苛立ちの視線は、抜き身の刀身を向けられているようで、ピリピリと肌をひりつかせる。その感覚に頭に冷たさが戻ってくる。
「それは甘えだ。キモチ悪い自己陶酔とも言えるな。目の前の安易なヤサシサモドキに縋って、反吐が出る」
「助けた後のことは、後で考えられる。でも、助けることは今しかできないんだ」
「ここはお前のわががまが何でも通る場所じゃない。ここはどこだ?」
リオの言葉の意図がわからず、躊躇いながら答える。
「……子供たちが入れられた檻の前」
「敵のアジトの中だ。セオ、お前がどこのお坊ちゃんかは知ったことじゃないが、今はどこのお坊っちゃんでもない」
「そんなことは、今は関係ないだろ!」
身分のことを持ち出され、嫌でも、ここにいる場違いを痛感させられる。
リオも、エリックも、僕とは違うところにいて、ここは彼らの場所だ。僕が口出しできるような場じゃない。そう言われてる気がした。

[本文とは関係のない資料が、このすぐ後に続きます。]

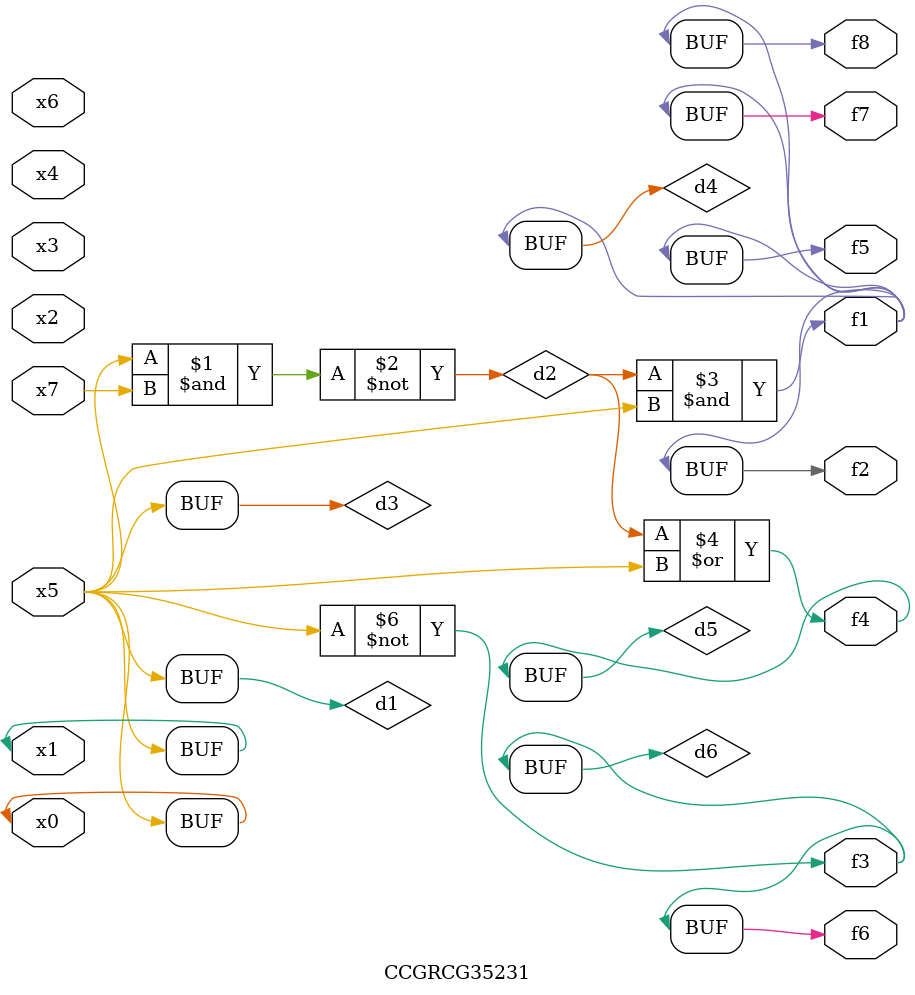
<source format=v>
module CCGRCG35231(
	input x0, x1, x2, x3, x4, x5, x6, x7,
	output f1, f2, f3, f4, f5, f6, f7, f8
);

	wire d1, d2, d3, d4, d5, d6;

	buf (d1, x0, x5);
	nand (d2, x5, x7);
	buf (d3, x0, x1);
	and (d4, d2, d3);
	or (d5, d2, d3);
	nor (d6, d1, d3);
	assign f1 = d4;
	assign f2 = d4;
	assign f3 = d6;
	assign f4 = d5;
	assign f5 = d4;
	assign f6 = d6;
	assign f7 = d4;
	assign f8 = d4;
endmodule

</source>
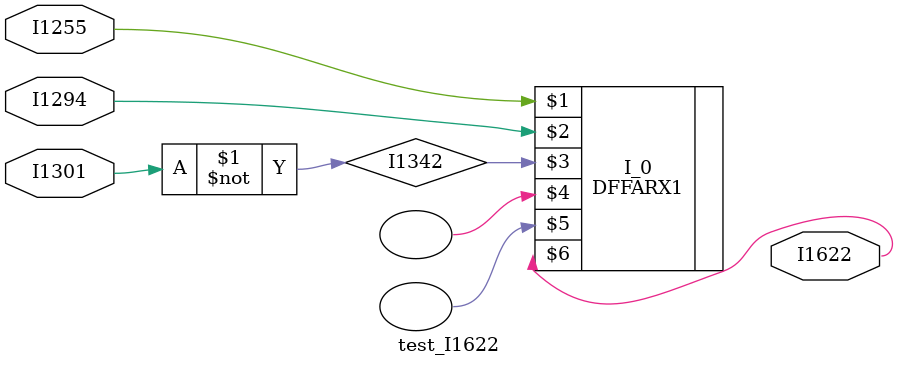
<source format=v>
module test_I1622(I1255,I1294,I1301,I1622);
input I1255,I1294,I1301;
output I1622;
wire I1342;
DFFARX1 I_0(I1255,I1294,I1342,,,I1622,);
not I_1(I1342,I1301);
endmodule



</source>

「いいや、関係ある。今のお前は、わががまや癇癪が許されるお貴族様じゃなく、ただのドブネズミだ」
「分かっている。分かっているんだ!」
「微塵もわかってない。お前はそのボロいローブを被ってここに来たんだ。身分を使わずに来た」
僕はローブに触れ、ぐっと握りしめる。
ベルランツ兄様や、陛下の顔が思い浮かんだ。身分なんて、一度もほしいと思ったことはない。
「そうだ、僕はここでは身分なんて無い」
「じゃあその身分に寄りかかったみたいな甘ったれた考えを捨てろ」
「そういうわけじゃない。僕は……」
――僕が、身分に甘えてる?違う!そんな話じゃない。身分が元々なかったって、僕の考えは変わらない。僕は今まで身分でわがままを通した覚えはない。むしろ王子という身分が足かせになって身動きが取れなかった。
「リオ、ここで身分の話を出すのは違うよ。僕は今、なんの身分ももたないただのセオだ。それを理解した上でここにいる。それでもこの考えは変わらない……リオこそ身分に縛られている。人を助けるという思い自体に身分なんて何の関係もないだろう。身分を考えるのは、助ける手段を考えるときだ」
リオの憎々しげな視線が僕を鋭く射ぬいた。ただただ底冷えするような視線だ。
「甘い世界で生きたいなら、ママンの腕にでも抱かれてろ。赤ん坊じみた愚かさだ」
「リオ、僕は――」
伸ばそうとした手を取られ、胸ぐらを掴み上げられる。
「……ッ!」
「それ以上その馬鹿げた提案をするならオレは、セオ、お前をここで殴りつけて気絶させる」
間近に迫った灰紫の瞳がこちらを見据える。
何も言えなかった。リオは、言った通りのことをするだろうと思った。
僕がリオの見捨てるが理解できないように、リオも僕の助けるが理解できないんだろう。
せめて気持ちが伝わるようにと負けじとリオを見返す。
「……見捨てると言え」
リオの静かな声が響いた。僕はそれに対してグッと奥歯を噛み締める。
しばらくして、リオが僕を投げ捨てるように手を離し、エリックに顔を向けた。